In the class above, two evaluate methods have been implemented.

  • First method: Remove leading and trailing spaces from the string
  • Second method: Remove specified characters starting from the end of the string
  1. To use UDF in Hive, package the Java class into .jar first.

    • The following example shows .jar uploaded under hdfs:///user/example.
    $ ./gradlew clean
    $ ./gradlew build
    $ scp -i ~/Downloads/example-home.pem 
    ~/IdeaProjects/hive/build/libs/hive-1.0-SNAPSHOT.jar sshuser@pub-
    4rrsj.hadoop.ntruss.com:~/
    $ ssh -i ~/Downloads/example-home.pem  sshuser@pub-
    4rrsj.hadoop.ntruss.com
    
    [sshuser@e-001-example-0917-hd ~]$ hadoop fs -copyFromLocal hive-1.0-SNAPSHOT.jar /user/example/
    

3. Use Hive

  1. Create an arbitrary hive table using the following command.

    [sshuser@e-001-example-0917-hd ~]$ echo 'dummy' > /tmp/dummy.txt
    [sshuser@e-001-example-0917-hd ~]$ hive -e "CREATE TABLE dummy (value STRING); \\
    LOAD DATA LOCAL INPATH '/tmp/dummy.txt' \\
    OVERWRITE INTO TABLE dummy"
    
  2. Run Hive CLI using the following command.

    • Since the HiveServer is installed in the edge node, you don't have to add any options.
    [sshuser@e-001-example-0917-hd ~]$ hive
    20/11/06 16:04:39 WARN conf.HiveConf: HiveConf of name hive.server2.enable.doAs.property does not exist
    log4j:WARN No such property [maxFileSize] in org.apache.log4j.DailyRollingFileAppender.
    
    Logging initialized using configuration in file:/etc/hive/2.6.5.0-292/0/hive-log4j.properties
    hive>
    
  3. Register the function in metastore as below.

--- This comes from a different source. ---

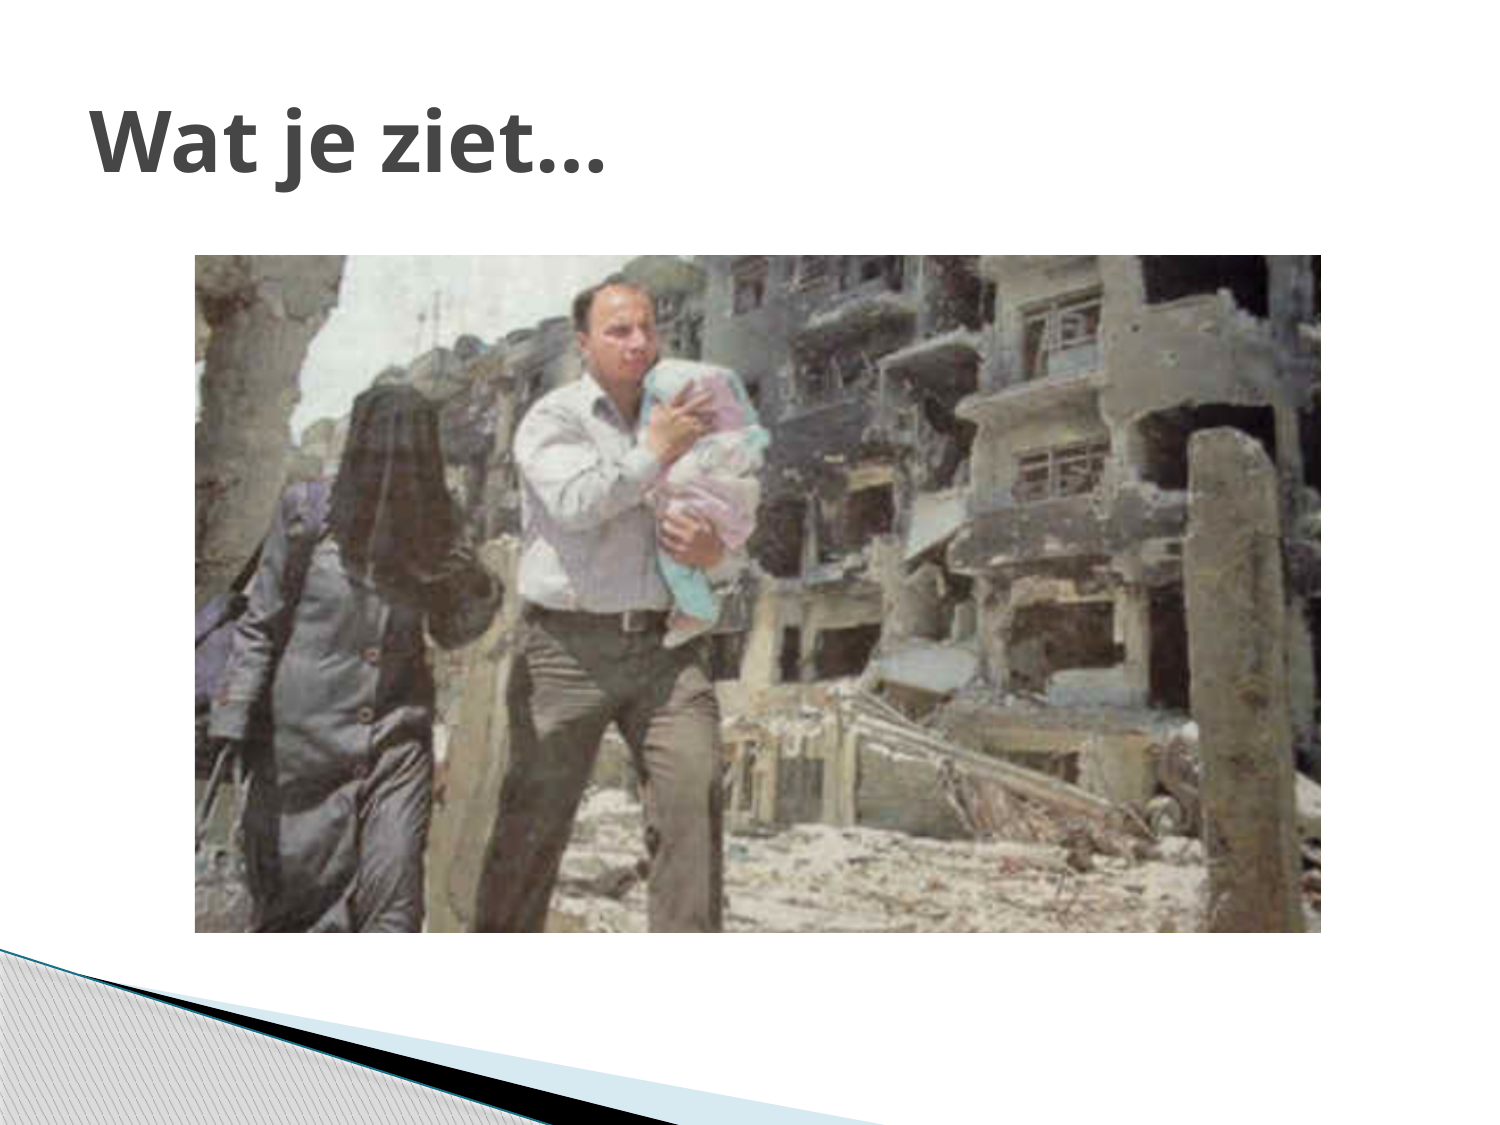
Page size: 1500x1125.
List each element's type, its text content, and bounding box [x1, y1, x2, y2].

picture [194, 255, 1322, 933]
title Wat je ziet… [75, 45, 1425, 233]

    • Set the name with the CREATE FUNCTION statement.
    • Hive metastore: The place where metadata related to tables and partitions is saved
    hive> CREATE FUNCTION strip AS 'com.naverncp.hive.Strip'
        > USING JAR 'hdfs:///user/example/hive-1.0-SNAPSHOT.jar';
    converting to local hdfs:///user/example/hive-1.0-SNAPSHOT.jar
    Added [/tmp/99c3d137-f58e-4fab-8a2a-98361e3e59a1_resources/hive-1.0-SNAPSHOT.jar] to class path
    Added resources: [hdfs:///user/example/hive-1.0-SNAPSHOT.jar]
    OK
    Time taken: 17.786 seconds
    

    If you want to use the function during a Hive session only rather than saving it permanently in the metastore, then use TEMPORARY keyword as below.

    ADD JAR 'hdfs:///user/example';
    CREATE TEMPORARY FUNCTION strip AS 'com.naverncp.hive.Strip'
    
  4. Check if the built strip function is executed successfully. You can see that the spaces have been successfully removed.

    hive> select strip('  bee  ') from dummy;
    converting to local hdfs:///user/example/hive-1.0-SNAPSHOT.jar
    Added [/tmp/70e2e17a-ecca-41ff-9fe6-48417b8ef797_resources/hive-1.0-SNAPSHOT.jar] to class path
    Added resources: [hdfs:///user/example/hive-1.0-SNAPSHOT.jar]
    OK
    bee
    Time taken: 0.967 seconds, Fetched: 1 row(s)
    hive> select strip('banana', 'ab') from dummy ;
    OK
    nan
    Time taken: 0.173 seconds, Fetched: 1 row(s)
    

You can delete functions as shown below.

DROP FUNCTION strip
Note

If you prepare frequently used logic as UDF according to the data characteristics, then you can easily search data with the SQL statements.